The new work is based on animal bones found at two sites in Israel: Gesher B’not Yaakov (dating back nearly 800,000 years and associated with Homo erectus) and Qesem Cave (dating back 400,000 to 200,000 years ago). Gesher B’not Yaakov contains elephant bones, but at Qesem Cave, which is bereft of elephant bones, the researchers discovered signs of post-erectus hominids, with blades and sophisticated behaviors such as food sharing and the use of fire.
“When elephants began to die out, Homo erectus needed to hunt many smaller, more evasive animals. He had to become calculated about hunting,” Ben-Dor explained, suggesting that this change is evident in the physical appearance of modern humans, lighter than Homo erectus and with larger brains.
The findings raise an intriguing possibility, suggesting that the disappearance of elephants 400,000 years ago was the reason that modern humans first appeared in the Middle East, rather than Africa. In Africa, argue the researchers, elephants disappeared from archaeological sites and Homo sapiens emerged much later.

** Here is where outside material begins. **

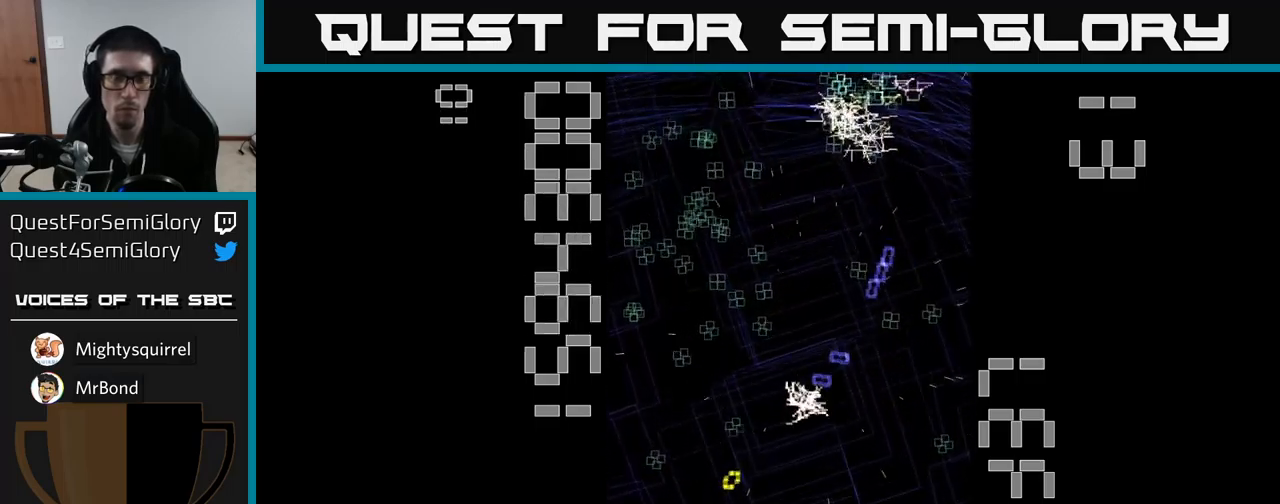
{"dt_ms": 500, "buttons": ["A", "DPAD_LEFT"], "events": [[100, "DPAD_DOWN", "up"], [400, "DPAD_LEFT", "down"]]}
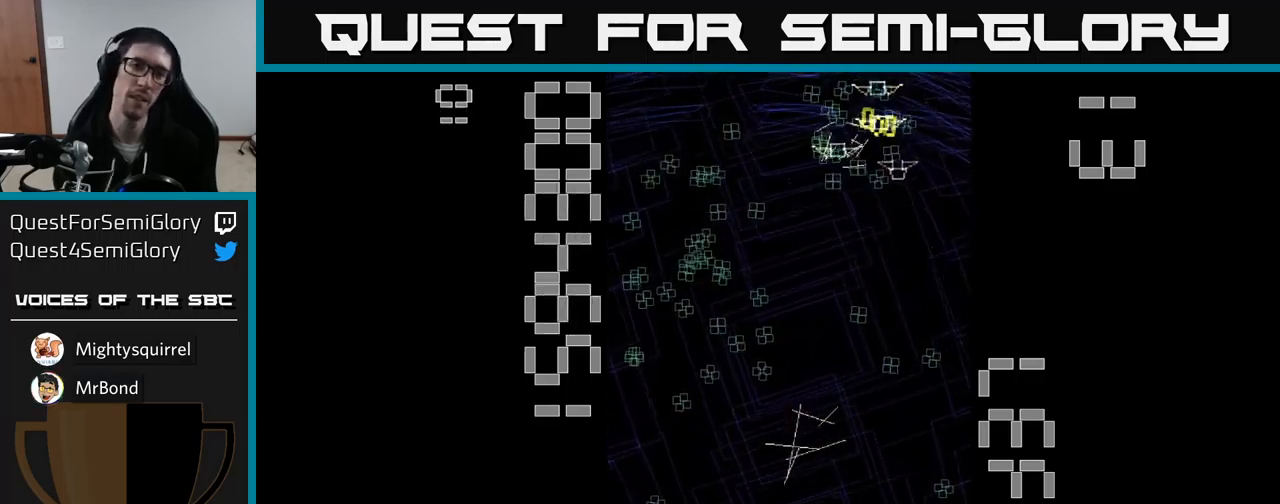
{"dt_ms": 500, "buttons": ["A", "DPAD_UP"], "events": [[67, "DPAD_DOWN", "down"], [184, "DPAD_DOWN", "up"], [234, "DPAD_UP", "down"], [450, "DPAD_LEFT", "up"]]}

Prof. Gopher says the findings call what scientists know about the birth-place of modern man into question. “Evidence from the Qesem Cave corroborates this revolutionary timeline. Findings from the site dated from as long as 400,000 years ago clearly indicate the presence of new and innovative human behavior and a new human type. This sets the stage for a new understanding of the human story.”